Cheesy Sausage, Egg, and Hash Brown Casserole
Ingredients
- 3 tablespoons olive oil, divided
- 8 ounces ground pork sausage
- 1 sweet onion, diced (2 cups)
- 1 poblano chile, seeded and chopped (1 cup)
- 1 red bell pepper, seeded and chopped (1 cup)
- 1.5 teaspoons kosher salt, divided
- 2 cups refrigerated diced potatoes (such as Simply Potatoes)
- .75 teaspoon garlic powder
- 4 ounces Gruyère cheese, shredded (about 1 cup), divided
- 4 ounces extra-sharp Cheddar cheese, shredded (about 1 cup), divided
- 5 large eggs
- .25 cup heavy whipping cream
- 1 tablespoon minced fresh chives
Instructions
- Preheat oven to 425°F with oven rack about 6 inches from heat. Heat 1 tablespoon of the olive oil in a 10-inch cast-iron skillet over medium-high. Add sausage. Cook, breaking up sausage into pieces with a wooden spoon, until golden brown and just cooked through, about 4 minutes. Remove sausage to a medium bowl with a slotted spoon; set aside. Do not wipe skillet clean.

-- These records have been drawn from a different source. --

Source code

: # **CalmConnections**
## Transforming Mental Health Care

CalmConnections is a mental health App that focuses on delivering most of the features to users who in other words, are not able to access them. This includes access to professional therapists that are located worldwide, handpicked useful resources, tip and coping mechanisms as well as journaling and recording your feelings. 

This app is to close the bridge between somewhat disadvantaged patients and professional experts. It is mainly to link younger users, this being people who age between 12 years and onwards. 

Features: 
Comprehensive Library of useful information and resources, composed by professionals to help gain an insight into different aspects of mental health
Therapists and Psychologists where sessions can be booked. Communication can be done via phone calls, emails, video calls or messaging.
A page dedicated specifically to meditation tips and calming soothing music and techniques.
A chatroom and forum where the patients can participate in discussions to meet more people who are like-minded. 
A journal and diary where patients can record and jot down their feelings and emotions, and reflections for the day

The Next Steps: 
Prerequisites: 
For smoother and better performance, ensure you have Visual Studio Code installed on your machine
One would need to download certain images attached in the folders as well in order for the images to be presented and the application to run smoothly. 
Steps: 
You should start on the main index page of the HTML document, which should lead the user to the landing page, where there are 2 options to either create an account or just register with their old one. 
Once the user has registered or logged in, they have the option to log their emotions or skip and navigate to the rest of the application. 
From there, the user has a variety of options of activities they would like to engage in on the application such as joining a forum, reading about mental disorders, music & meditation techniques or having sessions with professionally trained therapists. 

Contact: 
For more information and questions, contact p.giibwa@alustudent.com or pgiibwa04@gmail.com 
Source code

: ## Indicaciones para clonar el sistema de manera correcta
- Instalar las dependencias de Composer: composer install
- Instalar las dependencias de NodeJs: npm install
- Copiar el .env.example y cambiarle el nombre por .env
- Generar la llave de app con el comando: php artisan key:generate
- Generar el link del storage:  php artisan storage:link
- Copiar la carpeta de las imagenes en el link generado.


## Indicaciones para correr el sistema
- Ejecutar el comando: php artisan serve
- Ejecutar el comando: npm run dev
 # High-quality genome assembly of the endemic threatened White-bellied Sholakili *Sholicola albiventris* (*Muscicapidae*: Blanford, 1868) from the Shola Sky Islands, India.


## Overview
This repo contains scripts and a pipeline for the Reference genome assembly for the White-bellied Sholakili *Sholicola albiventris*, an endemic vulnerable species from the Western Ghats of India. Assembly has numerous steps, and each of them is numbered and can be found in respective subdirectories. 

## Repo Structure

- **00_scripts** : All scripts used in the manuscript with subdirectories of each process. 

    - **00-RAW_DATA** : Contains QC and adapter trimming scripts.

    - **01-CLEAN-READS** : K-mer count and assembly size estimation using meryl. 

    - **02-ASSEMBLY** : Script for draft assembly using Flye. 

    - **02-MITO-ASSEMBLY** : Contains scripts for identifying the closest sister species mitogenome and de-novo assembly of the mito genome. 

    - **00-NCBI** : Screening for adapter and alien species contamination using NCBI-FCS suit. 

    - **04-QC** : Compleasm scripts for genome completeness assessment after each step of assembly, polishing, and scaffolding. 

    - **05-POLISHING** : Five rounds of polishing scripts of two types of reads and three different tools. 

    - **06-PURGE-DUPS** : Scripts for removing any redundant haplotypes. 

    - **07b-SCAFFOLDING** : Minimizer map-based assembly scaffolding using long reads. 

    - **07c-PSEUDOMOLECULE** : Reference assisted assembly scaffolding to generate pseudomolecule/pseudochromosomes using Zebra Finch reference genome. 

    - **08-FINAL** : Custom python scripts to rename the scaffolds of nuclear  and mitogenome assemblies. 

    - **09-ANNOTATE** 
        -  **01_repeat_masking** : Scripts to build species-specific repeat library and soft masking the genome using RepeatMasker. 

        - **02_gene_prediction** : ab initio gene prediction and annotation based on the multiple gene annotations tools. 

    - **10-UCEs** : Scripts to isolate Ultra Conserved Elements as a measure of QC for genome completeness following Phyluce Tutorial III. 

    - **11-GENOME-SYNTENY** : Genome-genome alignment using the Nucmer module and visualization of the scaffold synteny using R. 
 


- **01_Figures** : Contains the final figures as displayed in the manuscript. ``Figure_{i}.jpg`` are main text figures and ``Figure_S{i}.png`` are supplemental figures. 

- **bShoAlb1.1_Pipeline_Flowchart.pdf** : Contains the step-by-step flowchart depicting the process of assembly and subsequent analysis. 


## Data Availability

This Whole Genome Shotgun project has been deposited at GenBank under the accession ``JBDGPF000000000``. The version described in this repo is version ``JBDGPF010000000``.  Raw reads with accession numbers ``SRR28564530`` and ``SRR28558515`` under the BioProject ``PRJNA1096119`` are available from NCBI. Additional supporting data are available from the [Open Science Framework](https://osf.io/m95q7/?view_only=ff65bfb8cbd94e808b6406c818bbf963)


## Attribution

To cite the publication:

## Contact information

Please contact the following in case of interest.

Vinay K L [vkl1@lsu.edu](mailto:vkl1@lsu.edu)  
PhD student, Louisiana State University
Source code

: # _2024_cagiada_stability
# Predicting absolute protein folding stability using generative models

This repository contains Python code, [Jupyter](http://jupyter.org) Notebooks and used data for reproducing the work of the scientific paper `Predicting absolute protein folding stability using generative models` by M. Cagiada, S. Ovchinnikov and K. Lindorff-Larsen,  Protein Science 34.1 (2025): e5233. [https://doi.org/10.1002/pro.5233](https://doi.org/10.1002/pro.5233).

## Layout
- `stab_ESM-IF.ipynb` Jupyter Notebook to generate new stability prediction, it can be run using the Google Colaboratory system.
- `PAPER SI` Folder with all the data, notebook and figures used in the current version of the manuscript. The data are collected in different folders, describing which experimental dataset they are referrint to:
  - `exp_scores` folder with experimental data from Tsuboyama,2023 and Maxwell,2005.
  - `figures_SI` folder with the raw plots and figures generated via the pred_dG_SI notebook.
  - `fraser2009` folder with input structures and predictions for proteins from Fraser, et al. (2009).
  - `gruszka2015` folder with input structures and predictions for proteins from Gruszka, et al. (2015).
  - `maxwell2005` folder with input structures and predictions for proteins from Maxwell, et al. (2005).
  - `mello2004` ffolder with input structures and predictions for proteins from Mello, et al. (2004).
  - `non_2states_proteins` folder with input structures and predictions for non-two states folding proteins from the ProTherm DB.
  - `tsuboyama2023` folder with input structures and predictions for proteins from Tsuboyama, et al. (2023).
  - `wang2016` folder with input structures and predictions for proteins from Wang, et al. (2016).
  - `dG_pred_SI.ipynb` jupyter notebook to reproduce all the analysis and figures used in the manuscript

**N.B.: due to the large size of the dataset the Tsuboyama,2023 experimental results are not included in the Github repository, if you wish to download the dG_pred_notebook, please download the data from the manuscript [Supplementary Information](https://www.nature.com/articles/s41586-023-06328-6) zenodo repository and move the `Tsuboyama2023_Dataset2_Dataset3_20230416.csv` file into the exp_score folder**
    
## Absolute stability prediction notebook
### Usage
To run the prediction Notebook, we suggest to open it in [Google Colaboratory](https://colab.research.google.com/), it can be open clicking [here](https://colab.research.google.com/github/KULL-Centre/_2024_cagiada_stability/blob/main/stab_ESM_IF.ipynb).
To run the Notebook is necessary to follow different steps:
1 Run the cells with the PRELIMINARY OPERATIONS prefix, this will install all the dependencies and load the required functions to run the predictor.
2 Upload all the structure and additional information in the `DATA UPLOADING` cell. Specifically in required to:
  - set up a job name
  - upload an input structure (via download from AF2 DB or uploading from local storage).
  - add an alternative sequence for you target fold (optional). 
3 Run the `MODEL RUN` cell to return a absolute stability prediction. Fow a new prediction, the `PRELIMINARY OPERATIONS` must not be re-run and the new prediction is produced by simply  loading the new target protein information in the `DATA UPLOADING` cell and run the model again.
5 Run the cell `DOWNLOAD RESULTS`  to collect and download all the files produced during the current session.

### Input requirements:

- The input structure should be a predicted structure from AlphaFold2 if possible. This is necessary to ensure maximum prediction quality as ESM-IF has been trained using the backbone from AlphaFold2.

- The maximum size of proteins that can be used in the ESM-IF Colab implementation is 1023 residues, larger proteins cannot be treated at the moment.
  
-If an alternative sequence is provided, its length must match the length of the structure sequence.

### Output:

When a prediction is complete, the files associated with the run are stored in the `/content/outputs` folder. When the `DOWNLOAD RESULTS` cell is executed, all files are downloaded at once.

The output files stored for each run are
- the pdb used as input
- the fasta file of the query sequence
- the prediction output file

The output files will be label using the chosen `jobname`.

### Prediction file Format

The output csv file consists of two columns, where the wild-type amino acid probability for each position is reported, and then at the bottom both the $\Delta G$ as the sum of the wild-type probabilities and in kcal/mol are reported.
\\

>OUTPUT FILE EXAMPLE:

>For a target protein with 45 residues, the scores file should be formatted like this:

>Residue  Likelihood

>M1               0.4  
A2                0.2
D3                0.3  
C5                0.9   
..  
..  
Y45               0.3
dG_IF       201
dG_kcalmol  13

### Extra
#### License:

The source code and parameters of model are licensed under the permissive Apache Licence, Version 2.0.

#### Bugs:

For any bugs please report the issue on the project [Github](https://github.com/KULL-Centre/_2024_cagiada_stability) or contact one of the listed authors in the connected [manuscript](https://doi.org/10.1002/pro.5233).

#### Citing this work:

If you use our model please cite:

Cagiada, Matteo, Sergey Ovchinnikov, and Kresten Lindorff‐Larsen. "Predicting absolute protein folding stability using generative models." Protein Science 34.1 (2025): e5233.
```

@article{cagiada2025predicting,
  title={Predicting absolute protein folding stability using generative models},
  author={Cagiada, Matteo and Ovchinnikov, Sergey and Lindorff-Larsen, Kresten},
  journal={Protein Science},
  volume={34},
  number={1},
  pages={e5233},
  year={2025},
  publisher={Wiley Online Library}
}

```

- Add sweet onion, poblano chile, red bell pepper, and ½ teaspoon of the salt to skillet. Cook over medium-high, stirring occasionally, until onion is tender and peppers have charred in spots, about 8 minutes. Remove with slotted spoon to bowl with sausage. Wipe skillet clean.

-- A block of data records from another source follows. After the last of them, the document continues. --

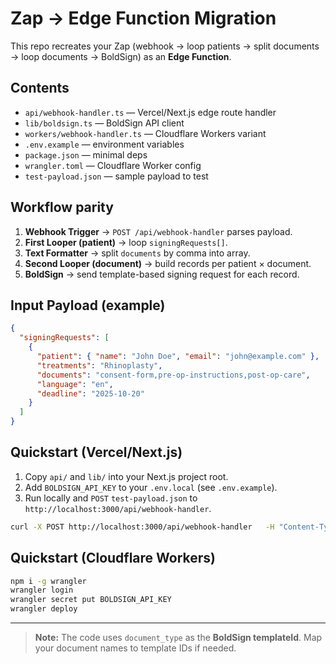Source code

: # Zap → Edge Function Migration

This repo recreates your Zap (webhook → loop patients → split documents → loop documents → BoldSign) as an **Edge Function**.

## Contents
- `api/webhook-handler.ts` — Vercel/Next.js edge route handler
- `lib/boldsign.ts` — BoldSign API client
- `workers/webhook-handler.ts` — Cloudflare Workers variant
- `.env.example` — environment variables
- `package.json` — minimal deps
- `wrangler.toml` — Cloudflare Worker config
- `test-payload.json` — sample payload to test

## Workflow parity
1. **Webhook Trigger** → `POST /api/webhook-handler` parses payload.
2. **First Looper (patient)** → loop `signingRequests[]`.
3. **Text Formatter** → split `documents` by comma into array.
4. **Second Looper (document)** → build records per patient × document.
5. **BoldSign** → send template-based signing request for each record.

## Input Payload (example)
```json
{
  "signingRequests": [
    {
      "patient": { "name": "John Doe", "email": "john@example.com" },
      "treatments": "Rhinoplasty",
      "documents": "consent-form,pre-op-instructions,post-op-care",
      "language": "en",
      "deadline": "2025-10-20"
    }
  ]
}
```

## Quickstart (Vercel/Next.js)
1. Copy `api/` and `lib/` into your Next.js project root.
2. Add `BOLDSIGN_API_KEY` to your `.env.local` (see `.env.example`).
3. Run locally and `POST` `test-payload.json` to `http://localhost:3000/api/webhook-handler`.

```bash
curl -X POST http://localhost:3000/api/webhook-handler   -H "Content-Type: application/json"   -d @test-payload.json
```

## Quickstart (Cloudflare Workers)
```bash
npm i -g wrangler
wrangler login
wrangler secret put BOLDSIGN_API_KEY
wrangler deploy
```

---

> **Note:** The code uses `document_type` as the **BoldSign templateId**. Map your document names to template IDs if needed.

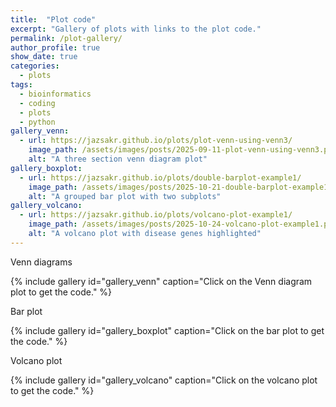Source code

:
 ```yaml
---
title:  "Plot code" 
excerpt: "Gallery of plots with links to the plot code."
permalink: /plot-gallery/
author_profile: true
show_date: true
categories:
  - plots
tags:
  - bioinformatics
  - coding
  - plots
  - python
gallery_venn:
  - url: https://jazsakr.github.io/plots/plot-venn-using-venn3/
    image_path: /assets/images/posts/2025-09-11-plot-venn-using-venn3.png
    alt: "A three section venn diagram plot"
gallery_boxplot:
  - url: https://jazsakr.github.io/plots/double-barplot-example1/
    image_path: /assets/images/posts/2025-10-21-double-barplot-example1.png
    alt: "A grouped bar plot with two subplots"
gallery_volcano:
  - url: https://jazsakr.github.io/plots/volcano-plot-example1/
    image_path: /assets/images/posts/2025-10-24-volcano-plot-example1.png
    alt: "A volcano plot with disease genes highlighted"
---
```


Venn diagrams

{% include gallery id="gallery_venn" caption="Click on the Venn diagram plot to get the code." %}


Bar plot

{% include gallery id="gallery_boxplot" caption="Click on the bar plot to get the code." %}


Volcano plot

{% include gallery id="gallery_volcano" caption="Click on the volcano plot to get the code." %}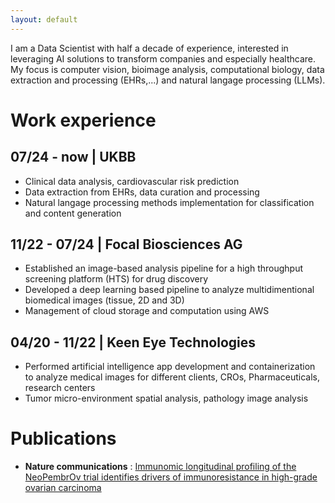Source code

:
 ```yaml
---
layout: default
---
```


I am a Data Scientist with half a decade of experience, interested in leveraging AI solutions to transform companies and especially healthcare. 
My focus is computer vision, bioimage analysis, computational biology, data extraction and processing (EHRs,...) and natural langage processing (LLMs). 


# Work experience

## 07/24 - now | UKBB 
- Clinical data analysis, cardiovascular risk prediction<br>
- Data extraction from EHRs, data curation and processing<br>
- Natural langage processing methods implementation for classification and content generation

## 11/22 - 07/24 | Focal Biosciences AG 
- Established an image-based analysis pipeline for a high throughput screening platform (HTS) for drug discovery<br>
- Developed a deep learning based pipeline to analyze multidimentional biomedical images (tissue, 2D and 3D)<br>
- Management of cloud storage and computation using AWS

## 04/20 - 11/22 | Keen Eye Technologies 
- Performed artificial intelligence app development and containerization to analyze medical images for different clients, CROs, Pharmaceuticals, research centers<br>
- Tumor micro-environment spatial analysis, pathology image analysis



# Publications
- **Nature communications** : [Immunomic longitudinal profiling of the NeoPembrOv trial identifies drivers of immunoresistance in high-grade ovarian carcinoma](https://www.nature.com/articles/s41467-024-47000-5)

- Heat remaining 2 tablespoons olive oil in skillet over medium-high. Add diced potatoes to skillet in an even layer. Cook, undisturbed, until browned on bottom, about 5 minutes. Add ½ teaspoon of the salt. Continue cooking, stirring occasionally, until golden brown and crispy on most sides, about 5 minutes. Remove from heat. Return sausage and pepper mixture to skillet, and add garlic powder. Stir to combine. Stir in ½ cup each of the Gruyère and Cheddar cheeses until just combined.
- Whisk together eggs, cream, and remaining ½ teaspoon salt in a medium bowl. Pour over mixture in skillet, and tilt pan to allow eggs to distribute. Top with remaining ½ cup each Gruyère and Cheddar cheeses. Bake in preheated oven until eggs have set and cheeses have melted, about 8 minutes. Increase oven temperature to broil, and broil until cheeses have turned golden brown, 2 to 3 minutes. Remove; let stand 5 minutes. Sprinkle with chives. Slice and serve immediately.